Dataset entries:
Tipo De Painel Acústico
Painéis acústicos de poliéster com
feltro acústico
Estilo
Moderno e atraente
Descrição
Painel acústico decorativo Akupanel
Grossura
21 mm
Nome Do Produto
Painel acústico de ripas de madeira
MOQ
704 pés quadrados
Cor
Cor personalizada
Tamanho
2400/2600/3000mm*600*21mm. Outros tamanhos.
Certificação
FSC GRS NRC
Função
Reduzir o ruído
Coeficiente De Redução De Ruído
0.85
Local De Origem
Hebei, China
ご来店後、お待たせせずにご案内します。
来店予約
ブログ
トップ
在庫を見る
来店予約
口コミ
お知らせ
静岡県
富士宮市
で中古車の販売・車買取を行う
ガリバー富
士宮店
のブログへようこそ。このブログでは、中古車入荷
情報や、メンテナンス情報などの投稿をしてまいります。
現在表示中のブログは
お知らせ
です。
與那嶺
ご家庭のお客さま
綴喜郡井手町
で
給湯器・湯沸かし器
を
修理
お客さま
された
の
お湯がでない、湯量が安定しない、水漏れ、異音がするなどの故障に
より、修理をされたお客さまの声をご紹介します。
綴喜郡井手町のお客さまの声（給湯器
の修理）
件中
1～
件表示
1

▸ Task goal: Retype every line of the entries above without changing a single character.

▸ Answer space:
Tipo De Painel Acústico
Painéis acústicos de poliéster com
feltro acústico
Estilo
Moderno e atraente
Descrição
Painel acústico decorativo Akupanel
Grossura
21 mm
Nome Do Produto
Painel acústico de ripas de madeira
MOQ
704 pés quadrados
Cor
Cor personalizada
Tamanho
2400/2600/3000mm*600*21mm. Outros tamanhos.
Certificação
FSC GRS NRC
Função
Reduzir o ruído
Coeficiente De Redução De Ruído
0.85
Local De Origem
Hebei, China
ご来店後、お待たせせずにご案内します。
来店予約
ブログ
トップ
在庫を見る
来店予約
口コミ
お知らせ
静岡県
富士宮市
で中古車の販売・車買取を行う
ガリバー富
士宮店
のブログへようこそ。このブログでは、中古車入荷
情報や、メンテナンス情報などの投稿をしてまいります。
現在表示中のブログは
お知らせ
です。
與那嶺
ご家庭のお客さま
綴喜郡井手町
で
給湯器・湯沸かし器
を
修理
お客さま
された
の
お湯がでない、湯量が安定しない、水漏れ、異音がするなどの故障に
より、修理をされたお客さまの声をご紹介します。
綴喜郡井手町のお客さまの声（給湯器
の修理）
件中
1～
件表示
1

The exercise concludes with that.